The PoE HAT works by converting the incoming 48V from the Ethernet lines to 5V using a flyback transformer. In simple terms, the primary side of the transformer is switched across the 48V, and energy is stored in the transformer in the form of a magnetic field. The primary is then disconnected and the magnetic field collapses. This changing magnetic field induces a voltage (scaled based on the transformer turns ratio) in the secondary, which is rectified by a schottky diode and output capacitance. This output capacitance is formed from the output capacitors on the PoE HAT itself, the capacitors on the Raspberry Pi 5V rail, and, when the switch is on, the VBUS reservoir capacitors.

The switching frequency of the flyback transformer is relatively low (~100 kHz). This means that when the system is under load, each switching cycle must transfer a relatively large amount of energy. During each cycle, the 5V rail is discharged according to the load on the system, and charged up again by the flyback’s secondary, dumping more energy into the caps. In each cycle, a spike of high current is pushed through the output diode into the capacitors.

To cut a long story short, putting a current probe on the input to switch showed large current spikes, as energy from the flyback made its way into the VBUS reservoir capacitors. This was expected. However, it turned out that the switch was erroneously registering these spikes as true over-current events. The switch is supposed to have a filter that allows it to ignore brief spikes, but we discovered that only one of the two approved versions of the switch did this correctly.
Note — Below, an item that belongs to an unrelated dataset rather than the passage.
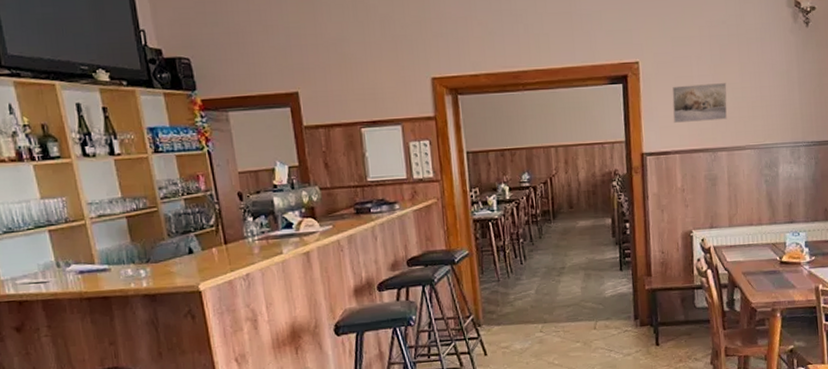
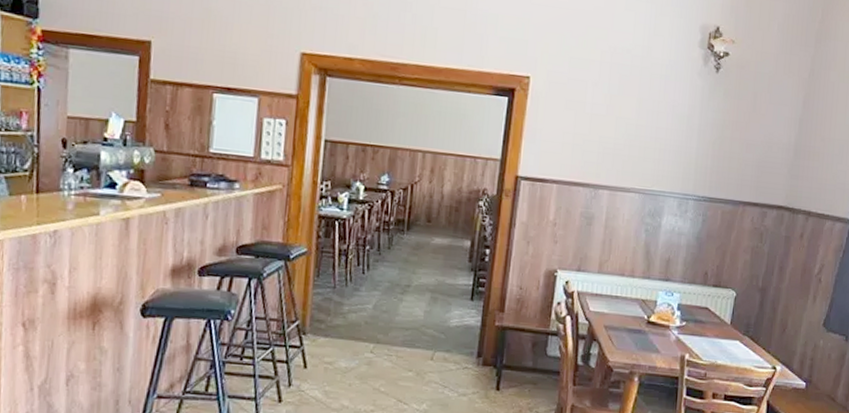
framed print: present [672,83,727,123] -> none [556,110,621,156]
Current into switch (yellow) and VBUS voltage (blue)

If it’s not been tested, it’s broken

It’s a truism that if you don’t test an aspect of a design, it will certainly be broken. Those of us with a Broadcom background sometimes refer to this as Alan Morgan’s rule, after its most enthusiastic proponent.
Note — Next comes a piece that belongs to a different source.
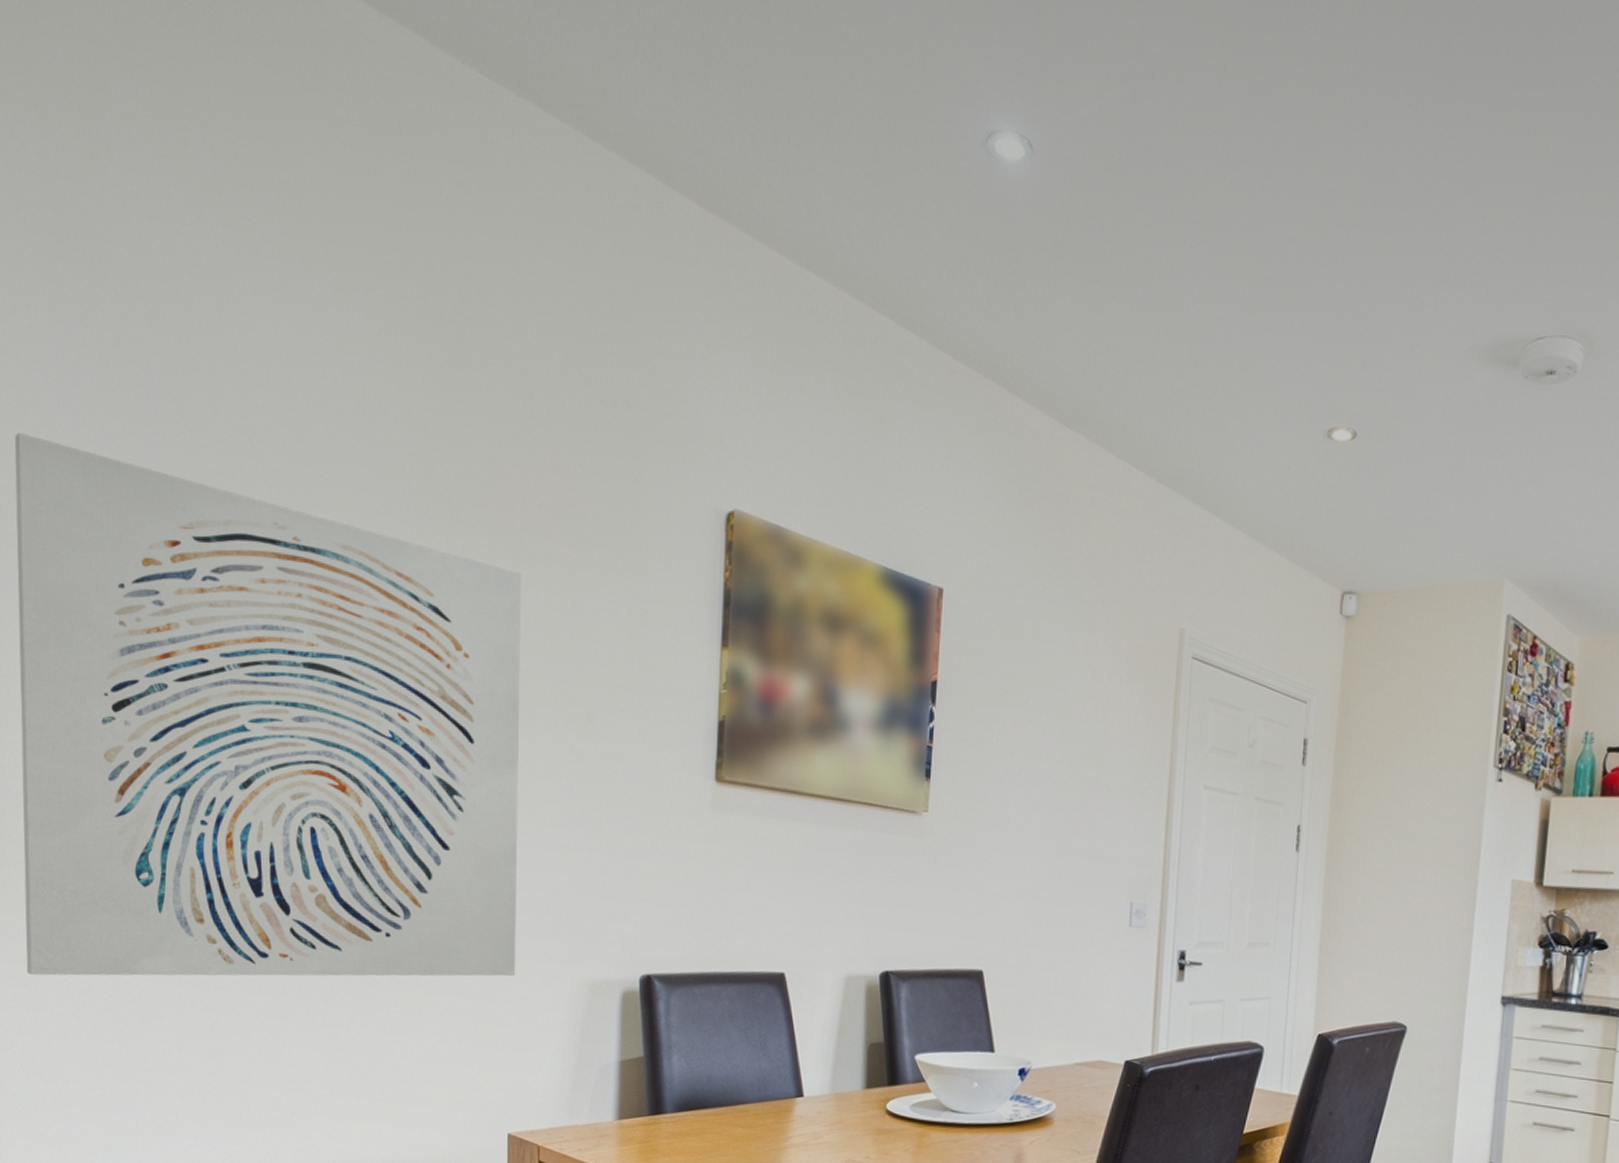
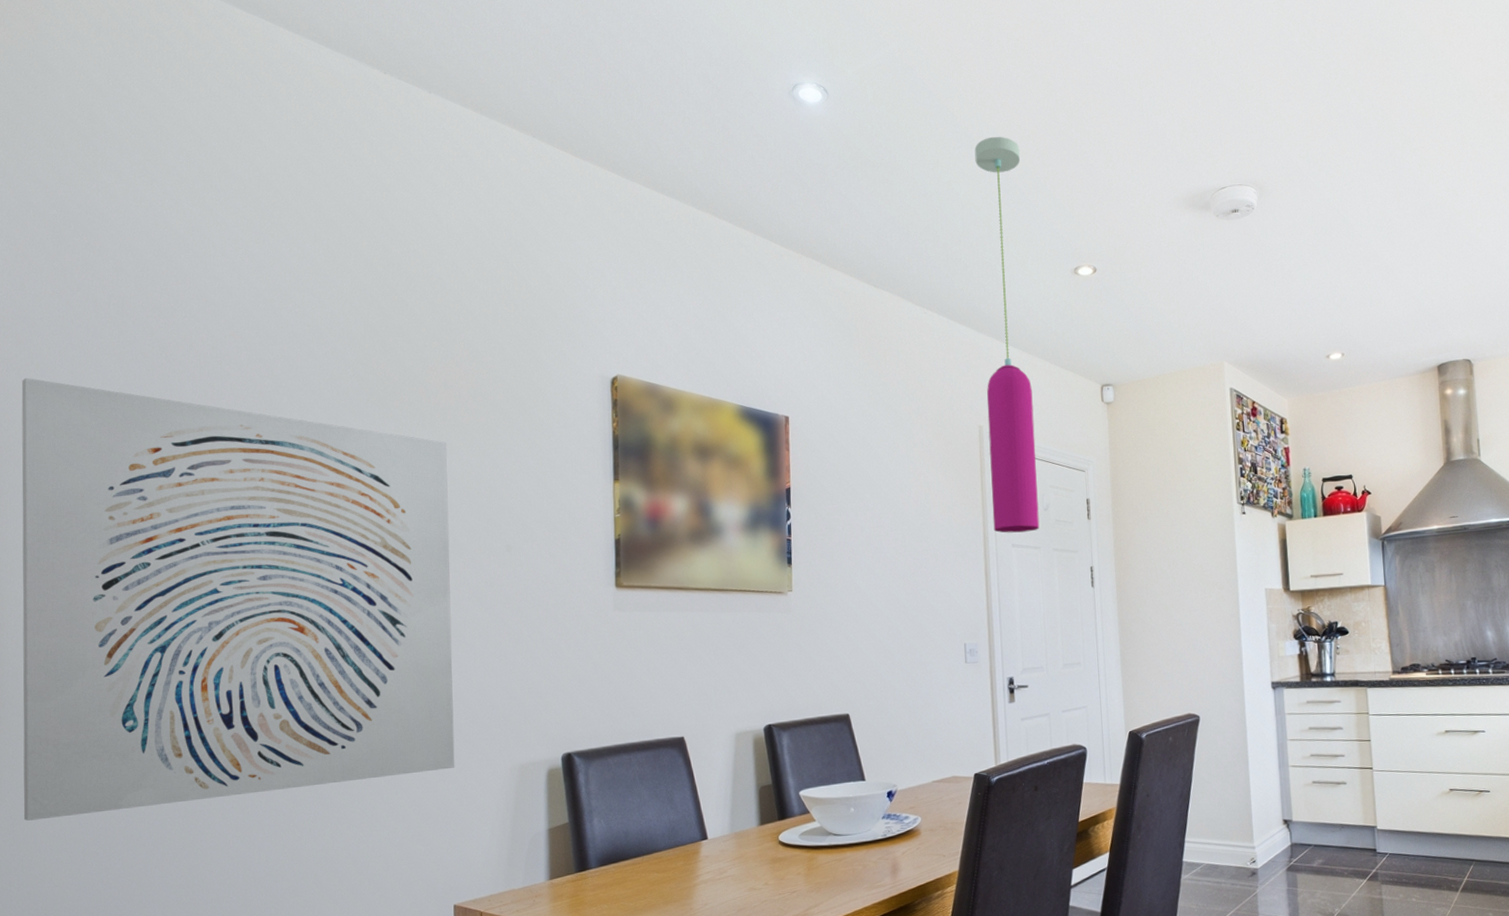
pendant light: none [1183,233,1278,772] -> present [974,136,1040,533]

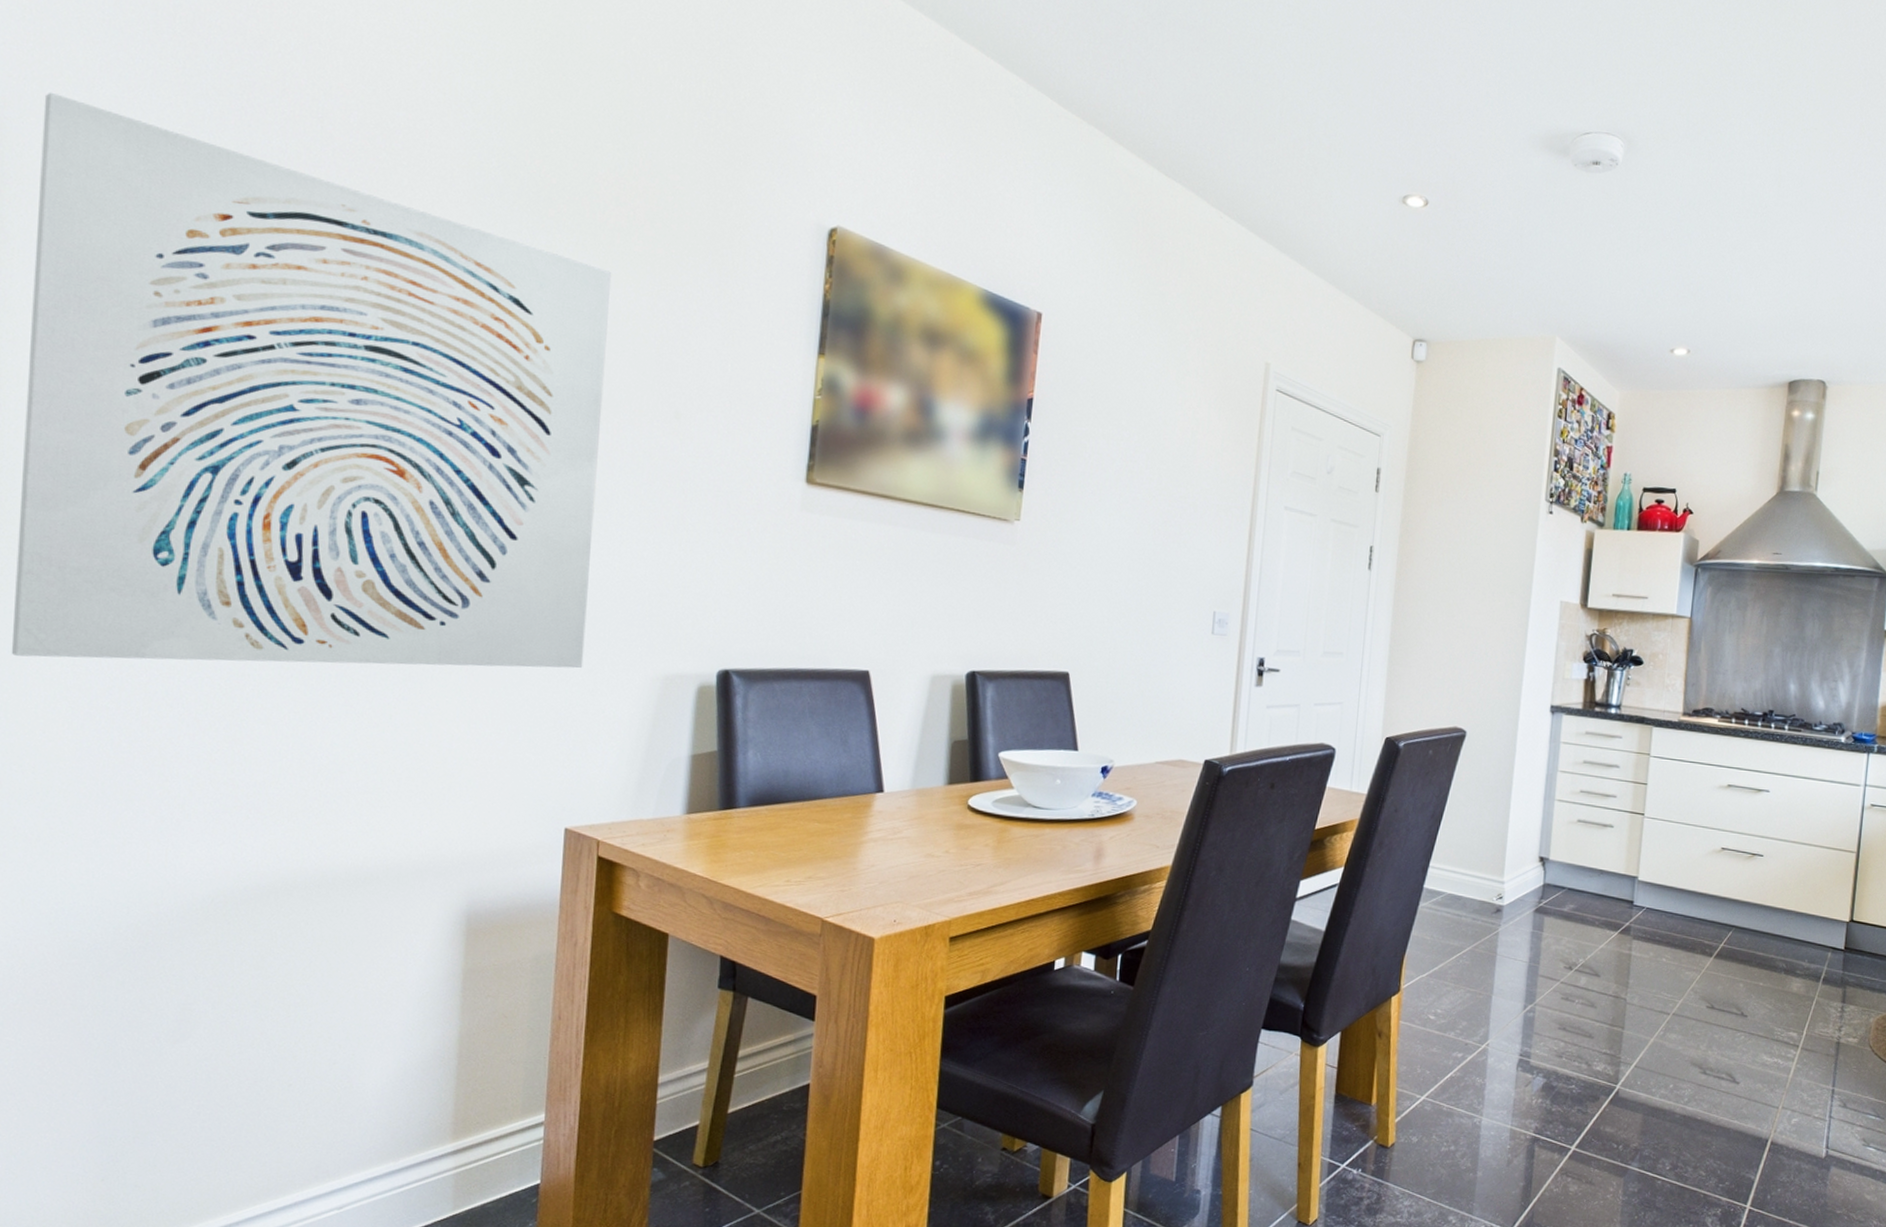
pendant light: present [974,136,1040,533] -> none [1266,19,1361,496]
Extensive testing over all configurations, operating parameters, and use cases is the only way to minimise the likelihood of releasing a product with a hardware issue. Even relatively simple hardware can end up catching you out by throwing up some unexpected bug or issue. And even the big guys with huge development teams and test labs occasionally mess things up — anyone remember the Pentium FDIV bug?

We made several mistakes with the first version of the PoE HAT:

  • USB load testing was performed using boards that had the working switch
  • Our field testing programme was abbreviated because the product was late
  • We didn’t inquire as to whether our field testers were using high-current peripherals (they weren’t)

It’s embarrassing to have released a product with a bug like this, but it’s a lesson well-learned, and we will be improving our internal processes to prevent a recurrence.

The solution

Fortunately, this bug turned out to be easy to fix. We designed an L-C filter to apply further smoothing to the output current from the HAT. The filter consists of a little extra input and output capacitance and a 4.7µH inductor (chosen to have a suitable current rating and DC resistance), as well as 330mR resistor in parallel to provide damping. We were even able to wrap the mod up in a little mezzanine PCB that fits neatly underneath the board.

The original, un-modded board

Hand-modded board with L-C filter

Final board with mezzanine

Once we had confirmed that there was a problem with the PoE HAT, we took the product off sale, and recalled and reworked the outstanding units. We are now happy to announce that most Approved Resellers should now have the revised boards in stock. We believe that most people who have been affected by this issue have already returned their PoE HATs for a refund; if you’re experiencing issues and haven’t yet returned your product, you can get in touch with your reseller to arrange a replacement.

I’d like to thank the members of the Raspberry Pi engineering team, our contract manufacturing partners Taijie, our licensee partners and Approved Resellers, and also the community members who kindly tested prototypes of the fixed board design. This hasn’t been the easiest product launch in our history, but hopefully the lessons learned have set us up well for the future.